Globally, liver cancer is reported to be the third leading cause of cancer-related mortality. The most common type of these cancers is hepatocellular carcinoma (HCC). Current preventive strategies, including lifestyle modifications, antiviral therapies, and surveillance, are limited in their effectiveness. Mitochondria play critical roles in regulating cellular metabolism, oxidative stress, and apoptosis. Mitochondrial dysfunction can accelerate HCC progression, particularly in patients with liver diseases such as metabolic-associated fatty liver disease (MAFLD) and metabolic dysfunction-associated steatohepatitis (MASH). In this review, we discuss the mechanisms of mitochondrial dysfunction in HCC from a molecular point of view, including oxidative stress, mitophagy dysregulation, mitochondrial dynamics dysregulation, and mitochondrial DNA (mtDNA)-mediated dysregulation of innate immune responses. Additionally, we explore molecular-targeted therapies aimed at restoring mitochondrial function. Critical approaches include targeting reactive oxygen species pathways through agents such as iridium (III) complexes and Mito Rh S, which induce cancer cell death through apoptosis and ferroptosis. Other compounds, including dehydrocrenatidine, enhance oxidative phosphorylation and promote apoptosis. Inhibitors of dynamin-related protein 1 (Drp1) target mitochondrial fission to reduce tumor growth. Furthermore, mitophagy modulators, such as SIRT1 activators, improve mitochondrial quality control, minimize the negative effects of oxidative stress, and reduce cancer development. Clinical trials are ongoing for the mitochondrial enzyme-targeting agents CPI-613 and Gamitrinib, a heat shock protein-targeting agent, which have hence shown great promise for these therapies. With further investigation, mitochondrial-targeted interventions could be promising for preventing or reducing HCC incidence and recurrence, increasing long-term survival, and improving the quality of life of patients with advanced-stage disease.
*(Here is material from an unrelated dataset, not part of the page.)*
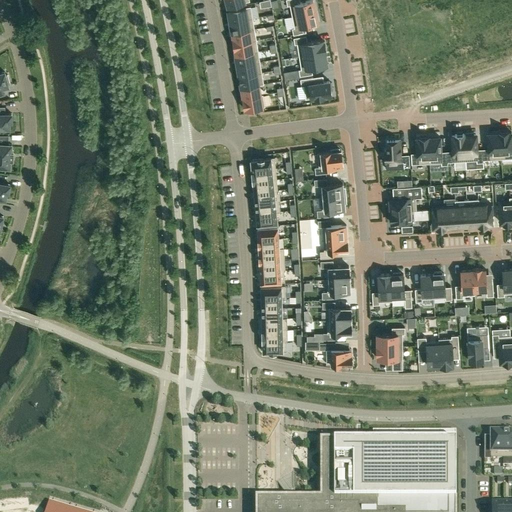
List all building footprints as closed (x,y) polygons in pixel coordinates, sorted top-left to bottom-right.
[(299,0),(286,0),(287,6),(290,5),(292,16),(316,11),(315,5),(314,5),(313,0),(311,0),(300,2),(299,0)] [(228,10),(230,22),(253,18),(251,6),(228,10)] [(294,27),(292,28),(293,35),(306,32),(305,26),(318,23),(315,12),(316,12),(316,11),(292,16),(294,27)] [(254,28),(253,18),(230,22),(232,32),(254,28)] [(256,40),(254,28),(232,32),(233,38),(232,38),(233,44),(256,40)] [(306,35),(293,37),(294,44),(297,44),(299,56),(326,52),(324,40),(323,41),(323,39),(307,41),(306,35)] [(235,49),(236,55),(258,51),(256,40),(233,44),(234,49),(235,49)] [(260,62),(258,51),(236,55),(238,65),(260,62)] [(301,69),(299,69),(300,76),(312,74),(311,67),(327,65),(325,52),(326,52),(299,56),(301,69)] [(238,65),(239,76),(262,72),(261,69),(260,62),(238,65)] [(0,95),(4,94),(3,87),(8,86),(8,84),(10,84),(7,75),(6,75),(5,72),(0,72),(0,95)] [(259,84),(264,83),(262,73),(262,72),(239,76),(241,87),(259,84)] [(332,82),(329,83),(329,81),(314,83),(313,77),(300,79),(301,85),(308,84),(310,98),(332,95),(331,89),(333,89),(332,82)] [(242,98),(263,95),(263,94),(261,94),(259,84),(241,87),(243,97),(242,98)] [(265,106),(263,95),(242,98),(244,108),(245,108),(245,110),(263,107),(265,106)] [(0,128),(9,128),(8,121),(10,121),(10,113),(0,113),(0,128)] [(508,131),(499,132),(501,158),(511,157),(511,141),(511,132),(508,132),(508,131)] [(464,134),(465,160),(477,159),(477,162),(483,161),(483,159),(482,149),(476,149),(476,138),(476,134),(473,134),(473,132),(466,133),(466,135),(464,135),(464,134)] [(488,148),(482,149),(483,159),(501,158),(499,132),(499,133),(488,134),(488,148)] [(453,150),(447,151),(447,161),(465,160),(464,134),(455,134),(455,136),(452,136),(452,140),(453,150)] [(8,136),(0,136),(0,166),(10,167),(11,159),(12,159),(13,152),(11,152),(12,144),(7,144),(8,136)] [(417,153),(411,154),(412,164),(429,163),(428,136),(419,137),(419,138),(416,138),(416,142),(417,153)] [(428,136),(429,163),(441,162),(441,164),(447,164),(447,161),(447,151),(441,151),(440,136),(428,137),(428,136)] [(387,150),(385,150),(386,163),(403,162),(404,167),(410,166),(409,154),(403,154),(402,140),(387,141),(387,150)] [(319,167),(315,167),(315,174),(328,173),(327,166),(342,165),(341,150),(339,150),(339,149),(332,149),(332,151),(317,153),(319,167)] [(257,159),(251,160),(252,170),(276,168),(275,157),(264,158),(257,158),(257,159)] [(276,168),(252,170),(253,181),(277,179),(276,168)] [(326,178),(314,179),(315,186),(320,185),(321,198),(345,195),(345,188),(343,188),(342,183),(327,185),(326,178)] [(277,179),(253,181),(253,182),(254,192),(279,189),(278,189),(277,179)] [(7,192),(9,192),(10,184),(0,182),(0,197),(6,199),(7,192)] [(390,202),(388,202),(388,209),(390,209),(391,211),(389,211),(416,209),(416,198),(422,198),(421,187),(409,187),(410,198),(390,199),(390,202)] [(279,189),(254,192),(255,203),(280,200),(279,189)] [(322,210),(317,210),(317,213),(317,217),(330,216),(329,209),(345,208),(344,203),(346,203),(345,195),(321,198),(322,210)] [(478,199),(466,200),(467,204),(468,224),(479,223),(479,225),(478,204),(478,199)] [(280,200),(255,203),(256,213),(280,211),(279,201),(280,201),(280,200)] [(466,200),(455,201),(455,205),(457,225),(468,224),(467,204),(466,200)] [(510,202),(499,202),(500,222),(503,222),(503,224),(511,223),(510,202)] [(490,203),(478,204),(479,225),(488,225),(487,223),(491,222),(490,203)] [(455,205),(444,206),(445,227),(446,227),(446,225),(457,225),(455,205)] [(444,206),(432,206),(433,226),(437,226),(437,228),(445,227),(444,206)] [(416,209),(389,211),(390,220),(391,220),(391,223),(415,222),(414,210),(416,210),(416,209)] [(280,211),(256,213),(257,225),(277,223),(276,212),(280,211)] [(330,219),(318,220),(318,226),(322,226),(323,239),(347,237),(346,225),(331,226),(330,219)] [(278,227),(257,228),(258,238),(258,239),(278,238),(278,227)] [(324,251),(320,251),(320,254),(320,258),(333,257),(332,250),(348,249),(347,237),(323,239),(324,251)] [(278,238),(258,239),(258,245),(259,250),(279,249),(279,248),(278,238)] [(279,249),(259,250),(259,261),(285,259),(284,248),(279,248),(279,249)] [(285,259),(259,261),(260,271),(284,270),(285,270),(285,259)] [(333,260),(320,261),(321,267),(326,267),(326,279),(349,278),(349,266),(333,267),(333,260)] [(461,285),(455,285),(456,298),(463,298),(463,295),(474,295),(473,268),(472,268),(472,269),(460,270),(461,285)] [(481,268),(473,268),(474,295),(475,295),(475,292),(486,291),(487,296),(494,296),(493,283),(486,283),(485,269),(481,269),(481,268)] [(503,283),(497,283),(498,296),(504,296),(504,293),(511,292),(511,268),(507,269),(502,270),(503,283)] [(284,270),(260,271),(261,283),(285,281),(284,270)] [(390,273),(392,301),(392,299),(404,298),(405,307),(412,307),(411,289),(404,290),(403,274),(400,274),(400,272),(393,273),(393,274),(391,275),(390,273)] [(441,272),(432,272),(432,274),(434,298),(445,297),(445,300),(452,299),(451,286),(445,287),(444,273),(441,273),(441,272)] [(378,291),(372,292),(373,305),(380,304),(379,302),(392,301),(390,273),(379,274),(379,275),(377,275),(378,291)] [(421,288),(415,289),(415,301),(422,301),(422,299),(434,298),(432,274),(431,274),(425,274),(420,275),(421,288)] [(327,292),(322,292),(322,294),(322,298),(335,298),(334,292),(350,291),(349,278),(326,279),(327,292)] [(285,285),(261,286),(261,297),(285,296),(285,285)] [(285,296),(261,297),(261,308),(282,307),(282,297),(285,297),(285,296)] [(335,301),(322,302),(322,308),(328,308),(328,320),(351,320),(350,307),(335,308),(335,301)] [(282,307),(261,308),(262,319),(287,318),(282,318),(282,307)] [(262,329),(287,329),(287,318),(262,319),(262,329)] [(327,333),(323,333),(323,335),(323,339),(336,339),(336,333),(351,332),(351,320),(328,320),(327,320),(327,333)] [(375,335),(375,343),(377,343),(377,346),(376,346),(402,346),(402,334),(405,334),(405,327),(392,327),(392,333),(377,334),(377,335),(375,335)] [(287,329),(262,329),(262,340),(287,340),(287,329)] [(468,343),(467,344),(468,355),(469,355),(469,361),(474,361),(474,362),(481,362),(481,360),(483,360),(482,347),(489,346),(488,333),(481,334),(467,335),(468,339),(468,343)] [(498,336),(498,333),(492,334),(493,347),(499,347),(500,361),(503,361),(503,362),(511,362),(510,335),(498,336)] [(451,364),(453,364),(452,348),(459,348),(458,335),(451,335),(451,338),(439,339),(440,366),(452,365),(451,364)] [(440,366),(439,339),(438,339),(438,341),(426,341),(426,337),(417,337),(418,350),(426,350),(427,366),(440,365),(440,366)] [(287,340),(262,340),(262,341),(263,352),(269,351),(276,351),(287,351),(286,340),(287,340)] [(319,342),(319,349),(326,349),(326,364),(342,364),(342,365),(350,365),(350,363),(351,363),(351,349),(336,349),(336,342),(319,342)] [(376,346),(376,354),(377,354),(377,358),(392,358),(392,369),(403,369),(402,346),(376,346)] [(256,499),(256,511),(455,511),(456,449),(456,431),(441,431),(401,431),(397,431),(373,431),(373,441),(352,441),(333,441),(321,441),(321,442),(321,499),(295,499),(295,482),(295,475),(295,471),(277,481),(281,488),(286,496),(286,499),(256,499)] [(484,447),(484,460),(491,460),(491,459),(503,458),(503,432),(491,432),(491,447),(484,447)] [(511,432),(503,432),(503,458),(511,458),(511,432)] [(82,511),(46,501),(42,511),(82,511)]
据全球报告,肝癌是癌症相关死亡的第三大主要原因。这些癌症中最常见的类型是肝细胞癌(HCC)。目前的预防策略,包括生活方式改变、抗病毒治疗和监测,其效果有限。线粒体在调节细胞代谢、氧化应激和细胞凋亡中起关键作用。线粒体功能障碍可加速HCC进展,特别是在患有代谢相关脂肪性肝病(MAFLD)和代谢功能障碍相关脂肪性肝炎(MASH)等肝脏疾病的患者中。在本综述中,我们从分子角度讨论HCC中线粒体功能障碍的机制,包括氧化应激、线粒体自噬失调、线粒体动力学失调以及线粒体DNA(mtDNA)介导的先天免疫反应失调。此外,我们探索旨在恢复线粒体功能的分子靶向治疗。关键方法包括通过铱(III)配合物和Mito Rh S等药物靶向活性氧途径,这些药物通过凋亡和铁死亡诱导癌细胞死亡。其他化合物,包括脱氢马钱子碱,可增强氧化磷酸化并促进凋亡。动力蛋白相关蛋白1(Drp1)抑制剂靶向线粒体分裂以减少肿瘤生长。此外,线粒体自噬调节剂,如SIRT1激活剂,可改善线粒体质量控制,将氧化应激的负面影响降至最低,并减少癌症发展。针对线粒体酶靶向药物CPI-613和热休克蛋白靶向药物Gamitrinib的临床试验正在进行,因此这些疗法显示出巨大的前景。随着进一步研究,线粒体靶向干预措施有望预防或降低HCC的发病率和复发率,提高长期生存率,并改善晚期疾病患者的生活质量。